**ASSIGNMENT:**
What lines of the data below include the word "camera"? Report them by copying each.

**PROVIDED RECORDS:**
══════

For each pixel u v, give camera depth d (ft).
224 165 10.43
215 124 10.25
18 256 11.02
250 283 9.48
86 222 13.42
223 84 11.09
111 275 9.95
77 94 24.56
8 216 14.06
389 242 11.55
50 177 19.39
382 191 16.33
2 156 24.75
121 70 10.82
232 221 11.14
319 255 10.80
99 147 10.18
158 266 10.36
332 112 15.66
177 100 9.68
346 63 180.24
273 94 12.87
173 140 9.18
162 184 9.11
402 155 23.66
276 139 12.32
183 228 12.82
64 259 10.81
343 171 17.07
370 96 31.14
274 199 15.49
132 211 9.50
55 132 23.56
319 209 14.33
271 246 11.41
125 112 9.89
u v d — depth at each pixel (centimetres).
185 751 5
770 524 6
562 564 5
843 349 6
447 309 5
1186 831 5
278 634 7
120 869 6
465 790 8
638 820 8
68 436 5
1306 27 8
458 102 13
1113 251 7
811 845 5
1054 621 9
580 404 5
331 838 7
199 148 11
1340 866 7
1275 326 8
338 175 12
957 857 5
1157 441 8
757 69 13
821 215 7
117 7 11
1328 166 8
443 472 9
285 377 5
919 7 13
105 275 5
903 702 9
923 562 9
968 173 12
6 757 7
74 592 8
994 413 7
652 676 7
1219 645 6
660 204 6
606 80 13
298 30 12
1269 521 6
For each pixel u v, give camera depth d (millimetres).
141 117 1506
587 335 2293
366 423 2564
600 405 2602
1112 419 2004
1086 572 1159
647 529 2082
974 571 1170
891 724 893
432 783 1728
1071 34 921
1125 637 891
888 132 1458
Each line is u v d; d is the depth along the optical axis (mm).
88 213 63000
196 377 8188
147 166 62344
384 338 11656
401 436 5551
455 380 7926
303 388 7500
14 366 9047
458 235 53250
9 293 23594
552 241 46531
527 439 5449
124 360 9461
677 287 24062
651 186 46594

══════

**WRITTEN SOLUTION:**
For each pixel u v, give camera depth d (ft).
For each pixel u v, give camera depth d (millimetres).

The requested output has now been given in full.